Sephora’s C-beauty path: Social platforms designed to “rewrite” retail
Key takeaways
- Social platforms like Douyin and Xiaohongshu now function as primary testing grounds, with Sephora stepping in once products have proven demand and cultural relevance.
- Even as rivals exit China, growth and repeat purchase remain firmly anchored in social and digital channels, forcing physical retail to redefine its role.
- Integrating fast-cycling C-beauty brands brings traffic, but Sephora’s value may hinge on maintaining editorial authority and premium credibility in a hype-driven market.

As multibrand beauty retailers retreat from mainland China, due to structural challenges and shifting consumer behavior in the region, Sephora is increasingly using social impact as a filter for in-store assortment rather than a competitor to it.
Sephora China has begun onboarding beauty brands that first proved their commercial power on Douyin and Xiaohongshu, leading Chinese social commerce platforms. Viral, social media-native C-beauty labels such as Censto, Joocyee, and Red Chamber have already appeared on shelves at the beauty store, while Florasis is preparing for a Sephora China launch in March.
The move signals more than a merchandising refresh, but reflects a strategic repositioning of Sephora’s role in China — from brand discoverer to brand validator — in a market where discovery, education, and conversion now happen more frequently online.

Business developments continue to unfold in China’s cosmetics sector to strengthen brand identity, improve international communication, and compete more effectively in global markets.
In November 2025, L’Oréal took a minority stake in the Chinese mass-market skin care brand Lan. The move marked the beauty giant’s second investment in a Chinese beauty company in recent weeks, underscoring L’Oréal’s heightened focus on China as international brands are losing ground to fast-growing domestic players.
In December 2025, Ulta Beauty entered C-beauty for the first time by launching Flower Knows on its platform. The US is reported as the brand’s largest overseas market, accounting for 60–70% of international revenue.
The end of the traditional multibrand model?
Currently, China’s offline beauty retail landscape is undergoing a significant reset. In November 2025, Personal Care Insights reported that China was revising its cosmetics rules to speed up approvals, raise safety standards, and make the market more accessible for foreign brands.
Longstanding players such as Mannings and Sa Sa have exited mainland China entirely, while Watsons continues to rationalize its store network after years of declining performance. The retreat highlights a broader challenge for multibrand retailers — they no longer control how consumers discover or access products.
In the beauty marketplace, it is clear that information asymmetry has largely disappeared. Consumers encounter products first through livestreams, short-form video, and peer recommendation — often long before they appear in physical stores. Broad assortments and slow product cycles, once the backbone of multibrand retail, are increasingly misaligned with how beauty trends now form and scale.
Against this backdrop, Sephora China’s embrace of social-native brands is less reactive. Rather than introducing unfamiliar labels to consumers, the retailer is increasingly selecting brands that have already demonstrated traction, conversion, and cultural relevance online.

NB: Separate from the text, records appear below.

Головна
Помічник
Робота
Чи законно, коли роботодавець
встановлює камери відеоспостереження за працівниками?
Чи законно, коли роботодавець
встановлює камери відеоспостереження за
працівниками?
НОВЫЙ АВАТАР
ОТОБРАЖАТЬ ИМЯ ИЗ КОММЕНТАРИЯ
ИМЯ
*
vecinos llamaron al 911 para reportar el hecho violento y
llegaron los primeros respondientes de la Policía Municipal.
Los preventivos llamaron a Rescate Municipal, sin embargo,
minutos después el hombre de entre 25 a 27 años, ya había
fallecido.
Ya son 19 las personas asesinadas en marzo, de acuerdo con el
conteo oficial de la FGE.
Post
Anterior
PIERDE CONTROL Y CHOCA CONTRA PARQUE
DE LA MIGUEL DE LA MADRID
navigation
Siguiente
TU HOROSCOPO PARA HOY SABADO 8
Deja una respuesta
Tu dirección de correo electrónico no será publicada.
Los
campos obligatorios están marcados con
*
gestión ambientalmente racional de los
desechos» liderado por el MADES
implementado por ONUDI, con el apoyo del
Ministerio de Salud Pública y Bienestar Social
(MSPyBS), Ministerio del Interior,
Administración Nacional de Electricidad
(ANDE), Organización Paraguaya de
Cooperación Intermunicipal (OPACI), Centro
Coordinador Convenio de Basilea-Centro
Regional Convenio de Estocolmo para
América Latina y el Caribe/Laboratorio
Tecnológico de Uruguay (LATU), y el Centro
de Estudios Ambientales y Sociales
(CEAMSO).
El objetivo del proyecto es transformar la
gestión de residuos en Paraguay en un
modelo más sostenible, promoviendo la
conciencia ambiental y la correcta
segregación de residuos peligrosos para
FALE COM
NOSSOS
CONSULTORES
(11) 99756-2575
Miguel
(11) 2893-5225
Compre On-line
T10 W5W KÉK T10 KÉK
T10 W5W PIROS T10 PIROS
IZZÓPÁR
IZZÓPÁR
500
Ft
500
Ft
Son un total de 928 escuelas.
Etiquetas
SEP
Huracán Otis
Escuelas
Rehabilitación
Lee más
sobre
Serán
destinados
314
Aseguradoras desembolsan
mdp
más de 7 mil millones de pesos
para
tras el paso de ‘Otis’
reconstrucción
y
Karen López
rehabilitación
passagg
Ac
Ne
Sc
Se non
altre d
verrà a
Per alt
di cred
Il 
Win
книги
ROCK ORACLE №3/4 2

In effect, Sephora is outsourcing early-stage discovery to social platforms, then using its physical stores to validate, elevate, and extend those brands. Offline presence becomes a trust signal — reinforcing quality, safety, and legitimacy — rather than the primary engine of awareness.
Sephora China’s pivot reflects a pragmatic response to a social-commerce-first market.This approach allows Sephora to remain culturally current while reducing merchandising risk. Brands arriving from Douyin and Xiaohongshu typically bring established hero SKUs, engaged Gen Z audiences, and proven messaging frameworks shaped by real-time consumer feedback.
Reduced competition
Despite the withdrawal of rivals, Sephora’s position in China is not automatically strengthened. The overall offline beauty market in China continues to contract as online and social commerce absorb both growth and repeat purchases.
Physical retail is increasingly relegated to trial, gifting, and experiential engagement, with many consumers adopting an “online discovery, offline trial, online purchase” journey. Fewer store visits place pressure on traditional retail economics.
For Sephora China, the strategic question is no longer how to compete on scale, but how to make in-store experiences meaningfully complementary to a digitally native consumer journey.
Sephora’s C-beauty brands
For domestic brands, Sephora remains a powerful validation platform. Being stocked by Sephora signals compliance with high formulation standards, quality control, logistics, and after-sales support — attributes that matter as C-beauty matures beyond viral cycles.
Offline distribution also offers access to higher-spending consumers and partial relief from rising digital customer acquisition costs. However, the economics are not trivial. Listing fees, margin structures, and inventory risk require scale and portfolio depth.
In a market where discovery no longer happens in-store, Sephora’s future in China may depend on how well it can turn social proof into sustained brand value — for itself and for the next generation of C-beauty brands.